◆ **Задание**:
Воспроизведите без изменений часть текста о медицинских радиоизотопах, начиная со слов "Важнейший изотоп для" и продолжая до слов "установки в других компаниях." включительно.

◆ **Фрагмент текста**:
"""

²²⁵Ac крайне дефицитен в мире. Мы разработали новую высокопроизводительную технологию его получения, которая уже готова для внедрения. Но чтобы это производство организовать, нужны деньги. Мы надеемся на иностранных партнеров. Желающих много: из Германии, Кореи, Швейцарии, Канады и США, но работать с Россией непросто, условия здесь тяжелые.
Использование радиоизотопов в медицине считается важным направлением. Каковы его перспективы в России и в мире?

Вопросы получения и использования изотопов сейчас широко обсуждаются во всем мире. Например, недавно я принял участие в крупнейшей изотопной конференции 10ICI в Малайзии.

Важнейший изотоп для медицины — ⁹⁹Mo, с помощью генератора дочернего короткоживущего ⁹⁹ᵐTc в мире осуществляется около 80% всех диагностических процедур ядерной медицины. Недавно был организован совместный комитет Национальной академии наук, инженерии и медицины США (NASEM) и Российской академии наук для исследования проблем и перспектив производства и потребления ⁹⁹Mo. Я стал членом этого комитета. Комитет провел симпозиум в МАГАТЭ и выпустил доклад. Выводы следующие. Раньше из-за остановки реакторов возникали проблемы регулярного снабжения ⁹⁹Mo. Но сейчас основные производители: CURIUM (США), IRE (Бельгия), NTP (Южная Африка) и ANSTO (Австралия), работающие на шести реакторах в разных странах, увеличили возможности производства, уже вводятся новые установки в других компаниях.

"""

◆ **Данные**:
"""

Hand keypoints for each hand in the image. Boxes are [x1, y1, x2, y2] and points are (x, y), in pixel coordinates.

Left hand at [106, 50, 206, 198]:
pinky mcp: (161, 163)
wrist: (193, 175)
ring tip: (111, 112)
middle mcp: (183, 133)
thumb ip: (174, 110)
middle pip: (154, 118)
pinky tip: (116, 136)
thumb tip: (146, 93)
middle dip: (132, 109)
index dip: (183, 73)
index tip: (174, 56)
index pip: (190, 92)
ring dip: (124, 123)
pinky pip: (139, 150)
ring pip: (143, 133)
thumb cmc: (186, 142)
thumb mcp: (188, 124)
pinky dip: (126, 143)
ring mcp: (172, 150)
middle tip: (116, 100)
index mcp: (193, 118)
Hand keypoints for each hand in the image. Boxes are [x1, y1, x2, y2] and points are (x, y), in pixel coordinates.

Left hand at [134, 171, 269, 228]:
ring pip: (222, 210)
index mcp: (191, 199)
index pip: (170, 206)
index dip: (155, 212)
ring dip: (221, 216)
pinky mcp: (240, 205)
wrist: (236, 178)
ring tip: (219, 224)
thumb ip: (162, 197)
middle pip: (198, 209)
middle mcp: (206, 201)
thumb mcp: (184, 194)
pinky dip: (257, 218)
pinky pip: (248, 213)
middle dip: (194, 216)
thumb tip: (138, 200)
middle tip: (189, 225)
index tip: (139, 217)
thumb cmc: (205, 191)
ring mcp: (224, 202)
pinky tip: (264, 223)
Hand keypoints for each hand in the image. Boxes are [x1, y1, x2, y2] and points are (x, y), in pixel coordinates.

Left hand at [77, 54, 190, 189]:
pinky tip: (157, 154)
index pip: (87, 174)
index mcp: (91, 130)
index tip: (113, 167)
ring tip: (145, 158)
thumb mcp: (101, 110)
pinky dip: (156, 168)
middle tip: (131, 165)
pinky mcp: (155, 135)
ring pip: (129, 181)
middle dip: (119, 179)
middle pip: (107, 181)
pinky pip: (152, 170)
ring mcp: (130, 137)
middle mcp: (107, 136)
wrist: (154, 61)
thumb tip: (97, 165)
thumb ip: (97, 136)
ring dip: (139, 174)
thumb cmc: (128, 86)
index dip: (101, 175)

"""

◆ **Ответ**:
Важнейший изотоп для медицины — ⁹⁹Mo, с помощью генератора дочернего короткоживущего ⁹⁹ᵐTc в мире осуществляется около 80% всех диагностических процедур ядерной медицины. Недавно был организован совместный комитет Национальной академии наук, инженерии и медицины США (NASEM) и Российской академии наук для исследования проблем и перспектив производства и потребления ⁹⁹Mo. Я стал членом этого комитета. Комитет провел симпозиум в МАГАТЭ и выпустил доклад. Выводы следующие. Раньше из-за остановки реакторов возникали проблемы регулярного снабжения ⁹⁹Mo. Но сейчас основные производители: CURIUM (США), IRE (Бельгия), NTP (Южная Африка) и ANSTO (Австралия), работающие на шести реакторах в разных странах, увеличили возможности производства, уже вводятся новые установки в других компаниях.